Brief: Copy every line below where the string "online" is found.

Input data:
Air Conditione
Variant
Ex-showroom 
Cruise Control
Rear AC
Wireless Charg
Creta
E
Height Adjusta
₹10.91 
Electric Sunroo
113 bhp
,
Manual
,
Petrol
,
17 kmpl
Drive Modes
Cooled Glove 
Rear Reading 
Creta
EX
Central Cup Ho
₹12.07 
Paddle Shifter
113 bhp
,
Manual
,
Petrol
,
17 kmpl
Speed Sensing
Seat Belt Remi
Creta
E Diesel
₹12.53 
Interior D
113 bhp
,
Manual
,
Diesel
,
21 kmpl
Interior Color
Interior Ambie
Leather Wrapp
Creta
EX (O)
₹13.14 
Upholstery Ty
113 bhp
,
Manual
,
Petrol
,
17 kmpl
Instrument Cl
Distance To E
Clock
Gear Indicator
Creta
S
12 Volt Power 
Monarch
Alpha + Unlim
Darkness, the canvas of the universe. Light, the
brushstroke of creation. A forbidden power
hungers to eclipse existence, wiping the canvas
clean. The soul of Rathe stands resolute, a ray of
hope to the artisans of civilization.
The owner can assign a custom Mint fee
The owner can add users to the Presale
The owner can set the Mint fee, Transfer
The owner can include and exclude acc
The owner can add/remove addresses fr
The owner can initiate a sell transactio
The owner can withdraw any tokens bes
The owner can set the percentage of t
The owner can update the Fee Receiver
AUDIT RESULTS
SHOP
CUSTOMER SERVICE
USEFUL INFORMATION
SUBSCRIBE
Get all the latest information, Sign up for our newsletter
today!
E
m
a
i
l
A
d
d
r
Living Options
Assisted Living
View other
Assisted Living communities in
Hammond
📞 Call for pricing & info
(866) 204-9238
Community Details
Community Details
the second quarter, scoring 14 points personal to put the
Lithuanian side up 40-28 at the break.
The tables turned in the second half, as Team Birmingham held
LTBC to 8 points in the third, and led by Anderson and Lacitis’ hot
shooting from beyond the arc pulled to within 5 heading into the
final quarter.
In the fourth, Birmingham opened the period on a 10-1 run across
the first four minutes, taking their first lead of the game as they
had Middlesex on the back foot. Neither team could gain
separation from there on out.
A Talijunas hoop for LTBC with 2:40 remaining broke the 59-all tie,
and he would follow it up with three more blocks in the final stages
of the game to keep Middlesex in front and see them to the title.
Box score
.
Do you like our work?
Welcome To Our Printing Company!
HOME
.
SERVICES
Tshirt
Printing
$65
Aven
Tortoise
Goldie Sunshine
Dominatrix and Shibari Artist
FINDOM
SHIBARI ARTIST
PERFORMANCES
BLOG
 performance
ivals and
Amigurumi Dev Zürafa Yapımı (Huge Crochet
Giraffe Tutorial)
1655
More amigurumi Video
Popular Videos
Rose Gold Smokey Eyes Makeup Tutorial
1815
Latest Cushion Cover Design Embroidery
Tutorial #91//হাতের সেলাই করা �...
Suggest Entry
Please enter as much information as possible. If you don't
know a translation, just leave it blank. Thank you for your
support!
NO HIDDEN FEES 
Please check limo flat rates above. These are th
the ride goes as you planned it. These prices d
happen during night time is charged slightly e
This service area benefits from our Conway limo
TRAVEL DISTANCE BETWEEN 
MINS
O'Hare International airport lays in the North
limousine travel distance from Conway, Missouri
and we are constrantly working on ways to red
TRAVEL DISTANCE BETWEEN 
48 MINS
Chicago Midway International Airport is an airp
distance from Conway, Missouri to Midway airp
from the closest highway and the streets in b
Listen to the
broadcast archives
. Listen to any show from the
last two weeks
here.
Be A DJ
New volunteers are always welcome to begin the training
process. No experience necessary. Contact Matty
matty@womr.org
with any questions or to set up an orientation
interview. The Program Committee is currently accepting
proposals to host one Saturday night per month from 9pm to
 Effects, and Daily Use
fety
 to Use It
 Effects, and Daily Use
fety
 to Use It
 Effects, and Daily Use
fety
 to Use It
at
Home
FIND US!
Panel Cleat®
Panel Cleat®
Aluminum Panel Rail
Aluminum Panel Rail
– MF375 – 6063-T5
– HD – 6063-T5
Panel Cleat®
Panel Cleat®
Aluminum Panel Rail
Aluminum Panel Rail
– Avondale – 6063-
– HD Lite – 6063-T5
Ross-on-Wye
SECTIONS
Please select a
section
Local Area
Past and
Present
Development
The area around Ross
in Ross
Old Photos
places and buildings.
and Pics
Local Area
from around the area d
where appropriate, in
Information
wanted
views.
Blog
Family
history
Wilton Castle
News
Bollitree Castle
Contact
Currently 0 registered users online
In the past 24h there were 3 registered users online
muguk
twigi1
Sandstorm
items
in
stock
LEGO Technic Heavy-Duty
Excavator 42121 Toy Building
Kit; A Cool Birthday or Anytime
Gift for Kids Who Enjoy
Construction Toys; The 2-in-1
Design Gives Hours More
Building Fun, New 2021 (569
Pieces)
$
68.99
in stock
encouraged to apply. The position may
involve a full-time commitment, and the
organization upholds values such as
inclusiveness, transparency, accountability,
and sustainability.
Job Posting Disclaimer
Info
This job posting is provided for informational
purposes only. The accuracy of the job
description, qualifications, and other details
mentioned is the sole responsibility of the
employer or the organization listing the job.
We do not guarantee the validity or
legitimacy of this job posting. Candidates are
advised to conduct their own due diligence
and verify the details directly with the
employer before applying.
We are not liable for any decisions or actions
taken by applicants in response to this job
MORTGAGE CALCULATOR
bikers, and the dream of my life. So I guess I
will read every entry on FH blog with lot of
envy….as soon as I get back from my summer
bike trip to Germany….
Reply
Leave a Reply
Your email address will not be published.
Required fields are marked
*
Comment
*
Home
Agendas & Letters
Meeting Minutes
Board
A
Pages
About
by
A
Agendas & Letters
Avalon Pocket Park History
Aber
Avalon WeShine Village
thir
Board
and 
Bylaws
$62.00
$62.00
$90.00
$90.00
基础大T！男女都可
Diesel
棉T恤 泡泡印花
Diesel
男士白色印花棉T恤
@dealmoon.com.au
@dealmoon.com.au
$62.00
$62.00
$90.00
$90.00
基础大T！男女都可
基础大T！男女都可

Exercise response:
Currently 0 registered users online
In the past 24h there were 3 registered users online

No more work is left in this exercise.